The Benefits of Diversity in Medical Schools
Medical schools throughout the U.S. and the Caribbean want more diversity. But why? We can’t speak for everyone (that would be weird), but AUA fosters a diverse academic community to benefit both students and global health in the following ways:
Students Become Well-Rounded Physicians
When you’re on call, you’ll have to treat patients and work with colleagues from many sociocultural backgrounds. Gaining a broader perspective now will help you avoid miscommunications later. A study from UCLA proves that attending a diverse medical school will make you a better, more empathetic physician. Through diversity comes greater understanding about patient needs. Plus, it’s so much easier to do your job when you understand a little more about your patient’s background.

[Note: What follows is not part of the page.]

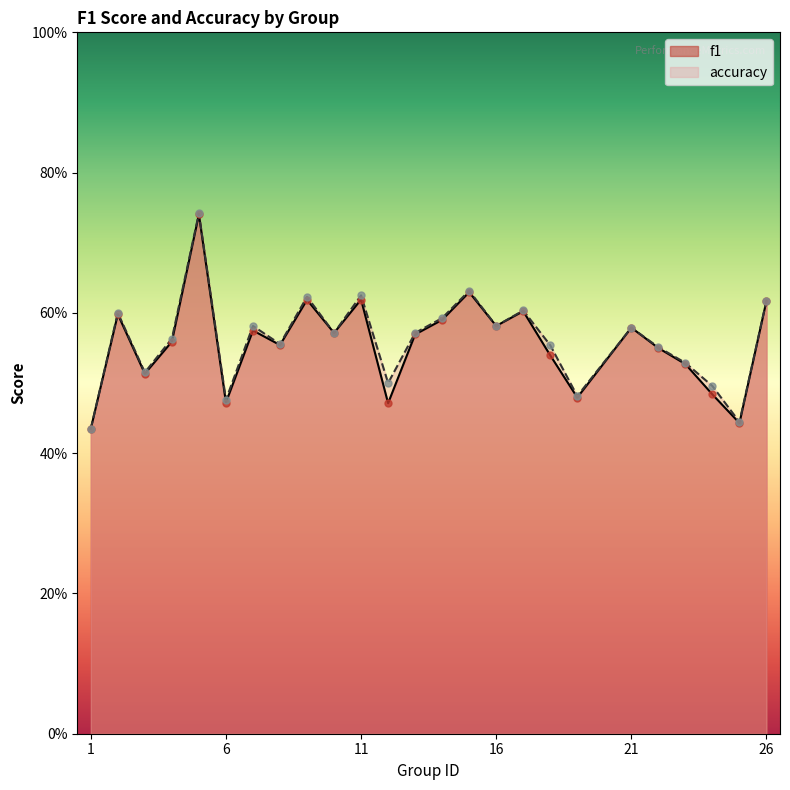

Which series has the largest total across all categories?

accuracy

Students Learn New Ways to Think
Having classmates with life experiences different than your own will help you approach a challenging case with a global mindset. Global thinking has been proven to increase innovation in the workplace and could be applied to problem-solving as well. For example, this study compared two teams of problem solvers, one randomly selected and one comprised of the individual best performers, and found that the randomly selected team’s diversity of perspectives helped them surpass the so-called best problem solvers.

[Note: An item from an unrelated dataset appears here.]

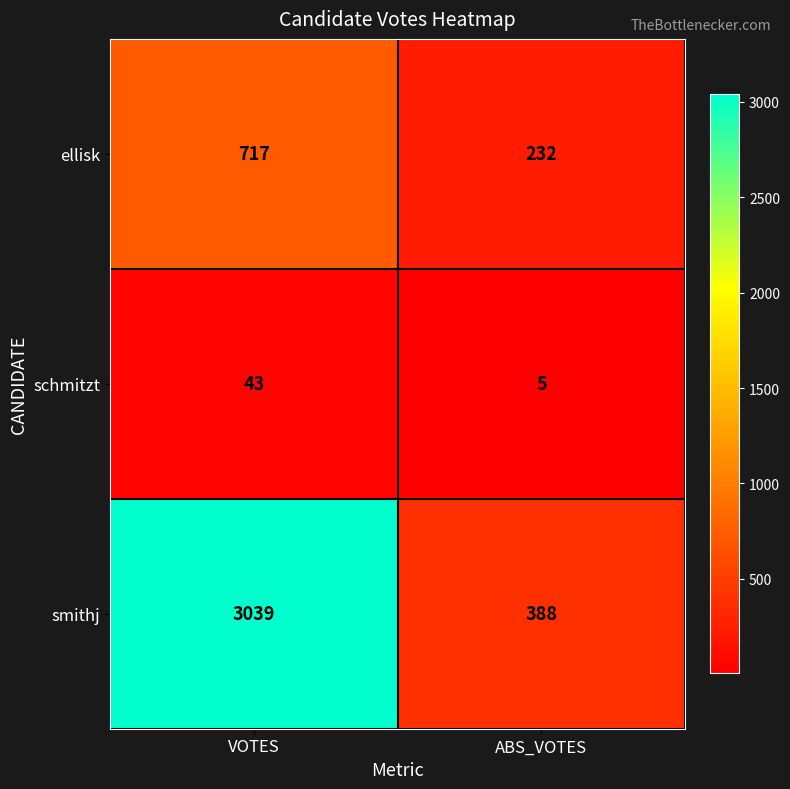

What is the total value across all series at VOTES?

3799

Diverse Physicians May Increase Access in Underserved Areas
The physician shortage is real. In some rural areas in the U.S., patients wait hours (or days) for an appointment, not including the time it takes them to travel to the clinic. While medical school graduates tend to practice in areas that aren’t adversely affected by this shortage, many minority physicians practice in underserved areas where low-income and disadvantaged patients need treatment. More physicians of various backgrounds might be the best solution to combat this pronounced health disparity.

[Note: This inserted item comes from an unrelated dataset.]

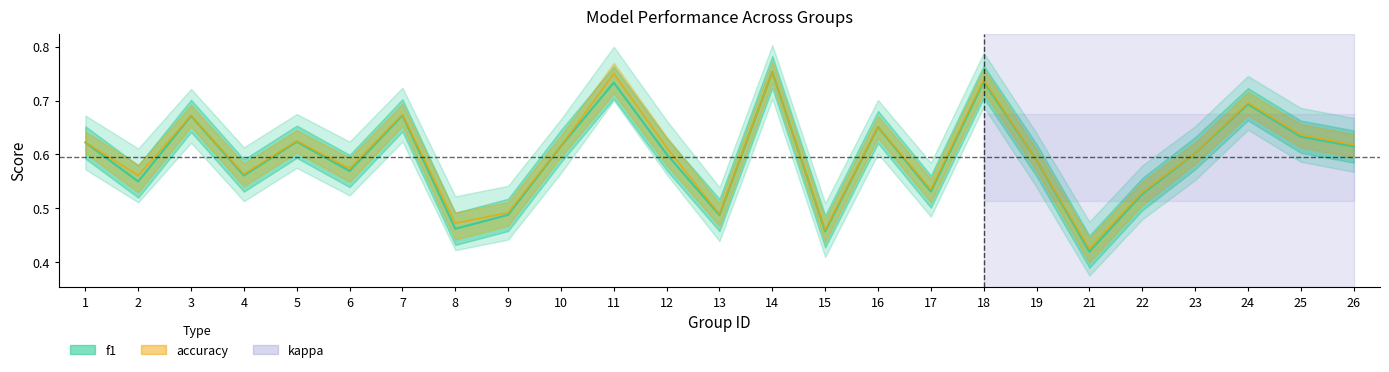

Rank the series at 8 from highest to lowest value.

accuracy, f1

Students Have An Excellent Educational Experience
Diversity is the tide that lifts all boats, creating a more inclusive community and a more rewarding experience in medical school. By comparison, a less diverse community could be harmful for all students. When a university is predominantly one ethnicity, it makes minority students feel alienated and may lead to differential treatment from the majority. Luckily, if you’re coming to AUA, you won’t have to worry about that at all – more than half of our students come from diverse ethnicities.